“Cancer is a dirty word, a word that is frightening,” says Jasbinder Katri, a breast cancer survivor who was diagnosed in 2008 at the age of 40.
But by the way Jas says the word, I wonder why we always think ‘death’ when we hear ‘cancer.’ From the passion in her voice, cancer starts to sound a lot more like living than dying.
“In that moment of being told I had cancer,” Jas says, “I was completely numb with feelings. I felt suffocated, I couldn’t breathe, I fell to the ground and I literally cried my heart out, grabbed hold of the doctor and said, ‘No this can’t be happening to me.’
“The doctor said, ‘Listen to me. You have caught this early. There is no reason why you can’t make a 100 percent recovery’…and the minute that engaged into my brain I got up and said, ‘Do you know what? I have an 8-year-old daughter. I am 40 now and I’m going to live another 40, and you’re going to make sure I live that 40 ‘cause I will take anything that is coming to me and I will fight like a b****!’”
Jas did not allow herself pity; having declared she would not die at any cost was half her battle won. The other half came from a strength that was borne of honesty, family, and the fight of a mother.
“I sat all three of my children down, and [before that] had a real good cry, you know when you have that cry and then you wash your face, slap yourself and say, ‘Get up and go do this. Be a mother. Stop being that victim.’
“I was so proud of myself that I didn’t cry…Obviously they were very upset, they were devastated. But I got to grips with them. I went, ‘Listen. I am your mother. I brought you into this world and I am staying. I will live. You watch me…You tell me what’s in your heart, your mind—any question I can answer, I will answer true to the words that I know. If I don’t know the answer I promise you I will find out and get back to you.’
“They asked me the one important question, ‘Am I going to die?’—like the question I asked myself in that waiting room. And they said, ‘Mum we need to know the truth. Do not hide from us, don’t protect us, tell us how it is.’
“My little one, who was eight at the time, says to me, ‘I want to know everything…word to word. I’m not a little girl. I can take this.’ It was like a weight lifted.”

════════

#### Task prompt
In the account of the breast cancer survivor, how old was Jasbinder Katri when she was diagnosed, and in what year? The data is separate material and has no connection to the breast cancer survivor's account.

Extracted data entries:

════════

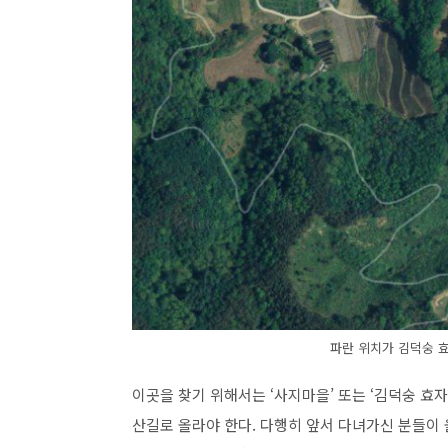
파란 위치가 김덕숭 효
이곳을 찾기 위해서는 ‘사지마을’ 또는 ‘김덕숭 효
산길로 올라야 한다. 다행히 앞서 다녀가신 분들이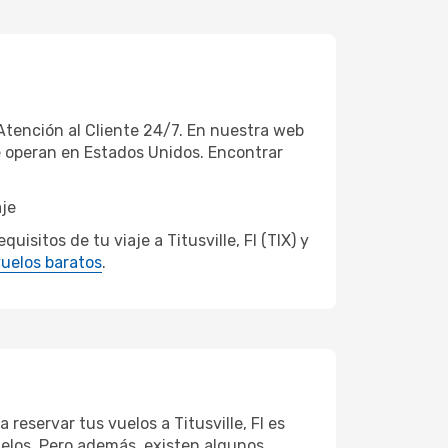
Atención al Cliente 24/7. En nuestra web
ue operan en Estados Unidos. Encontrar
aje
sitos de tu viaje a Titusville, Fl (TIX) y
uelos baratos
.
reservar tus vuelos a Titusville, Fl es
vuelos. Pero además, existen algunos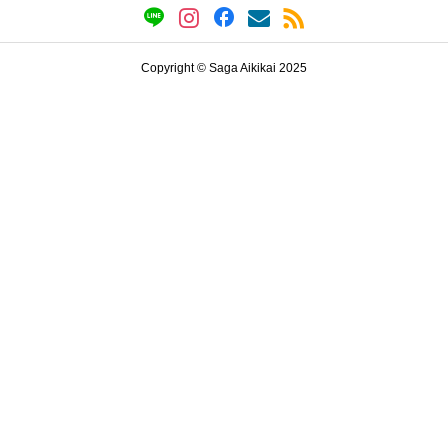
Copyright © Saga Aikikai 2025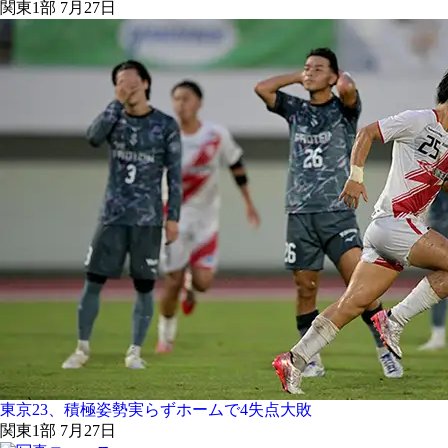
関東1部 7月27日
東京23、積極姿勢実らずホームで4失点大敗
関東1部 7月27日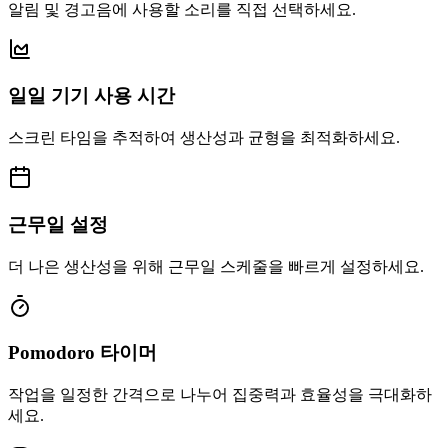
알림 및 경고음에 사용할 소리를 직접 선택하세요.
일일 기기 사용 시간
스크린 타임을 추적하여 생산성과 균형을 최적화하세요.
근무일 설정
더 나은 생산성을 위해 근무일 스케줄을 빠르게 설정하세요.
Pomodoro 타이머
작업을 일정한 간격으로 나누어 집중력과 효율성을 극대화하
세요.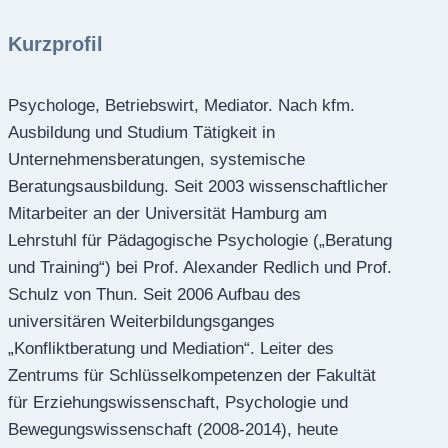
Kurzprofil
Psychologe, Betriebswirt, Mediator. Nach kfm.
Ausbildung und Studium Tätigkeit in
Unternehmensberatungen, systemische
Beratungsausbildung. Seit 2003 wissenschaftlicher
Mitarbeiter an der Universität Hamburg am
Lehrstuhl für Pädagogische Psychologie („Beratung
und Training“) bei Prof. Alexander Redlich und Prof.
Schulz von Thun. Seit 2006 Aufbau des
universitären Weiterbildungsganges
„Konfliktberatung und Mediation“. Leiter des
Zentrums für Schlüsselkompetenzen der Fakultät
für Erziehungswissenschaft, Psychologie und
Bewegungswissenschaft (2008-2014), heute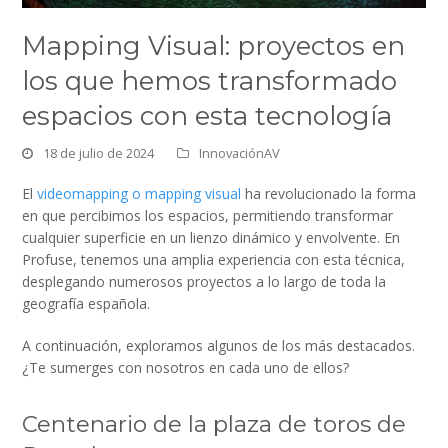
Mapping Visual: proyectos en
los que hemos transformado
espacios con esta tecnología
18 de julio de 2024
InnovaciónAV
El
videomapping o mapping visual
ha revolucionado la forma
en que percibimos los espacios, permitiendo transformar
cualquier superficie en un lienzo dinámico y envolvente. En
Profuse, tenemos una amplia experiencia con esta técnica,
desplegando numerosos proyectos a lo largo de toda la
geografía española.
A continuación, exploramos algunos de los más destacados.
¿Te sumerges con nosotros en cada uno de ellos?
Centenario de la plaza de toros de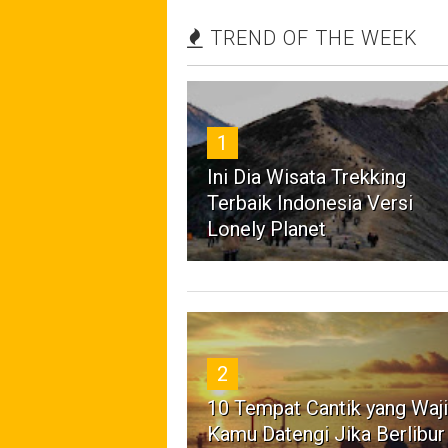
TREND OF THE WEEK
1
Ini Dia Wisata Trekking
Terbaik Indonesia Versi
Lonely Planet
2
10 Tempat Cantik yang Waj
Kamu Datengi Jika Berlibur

════════

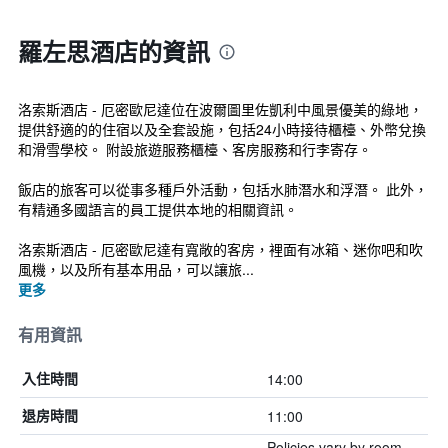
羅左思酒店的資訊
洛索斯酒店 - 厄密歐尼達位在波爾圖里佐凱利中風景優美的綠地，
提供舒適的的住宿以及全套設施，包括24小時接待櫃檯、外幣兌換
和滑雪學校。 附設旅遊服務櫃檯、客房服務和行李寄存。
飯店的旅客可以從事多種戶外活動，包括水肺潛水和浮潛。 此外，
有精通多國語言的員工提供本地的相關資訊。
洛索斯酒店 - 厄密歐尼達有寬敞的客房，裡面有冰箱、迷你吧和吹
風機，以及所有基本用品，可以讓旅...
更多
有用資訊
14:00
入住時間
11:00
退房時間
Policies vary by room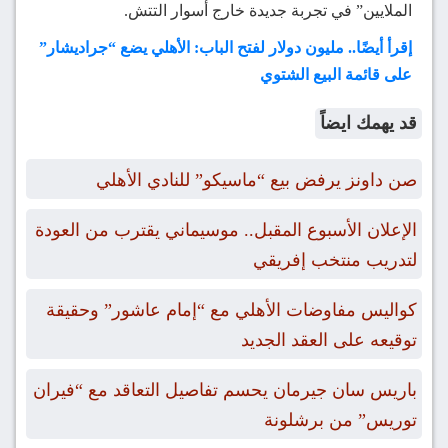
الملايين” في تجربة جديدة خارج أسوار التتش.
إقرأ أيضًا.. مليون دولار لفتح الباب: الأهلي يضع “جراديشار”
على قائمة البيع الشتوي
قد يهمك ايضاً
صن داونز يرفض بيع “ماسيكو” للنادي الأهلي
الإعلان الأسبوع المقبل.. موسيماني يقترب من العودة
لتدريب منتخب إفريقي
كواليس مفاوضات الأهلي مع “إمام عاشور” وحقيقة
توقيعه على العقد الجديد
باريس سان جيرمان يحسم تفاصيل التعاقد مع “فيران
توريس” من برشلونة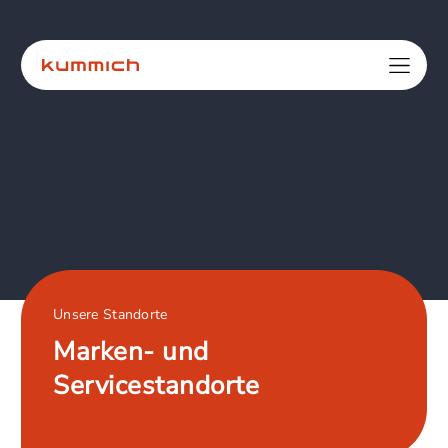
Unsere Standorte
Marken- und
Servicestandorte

════════

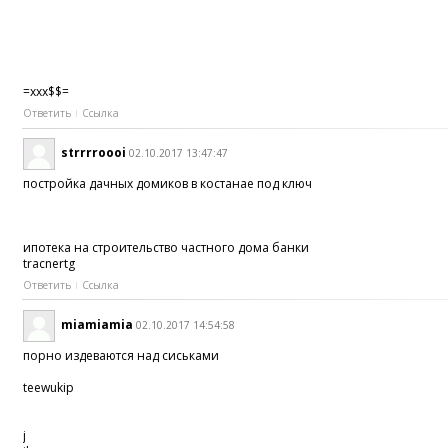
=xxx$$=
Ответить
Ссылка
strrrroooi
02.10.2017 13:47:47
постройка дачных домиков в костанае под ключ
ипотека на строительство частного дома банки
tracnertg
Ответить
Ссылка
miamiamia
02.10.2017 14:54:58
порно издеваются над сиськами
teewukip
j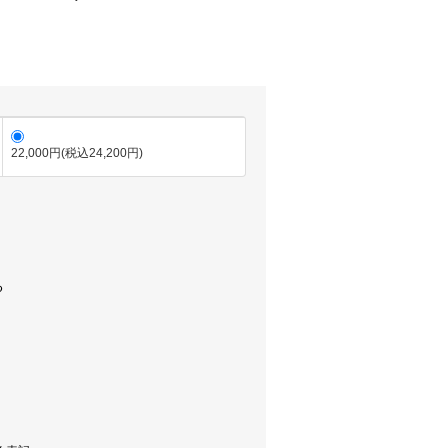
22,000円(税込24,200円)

════════

#### The answer
She was 40 when she was diagnosed in 2008.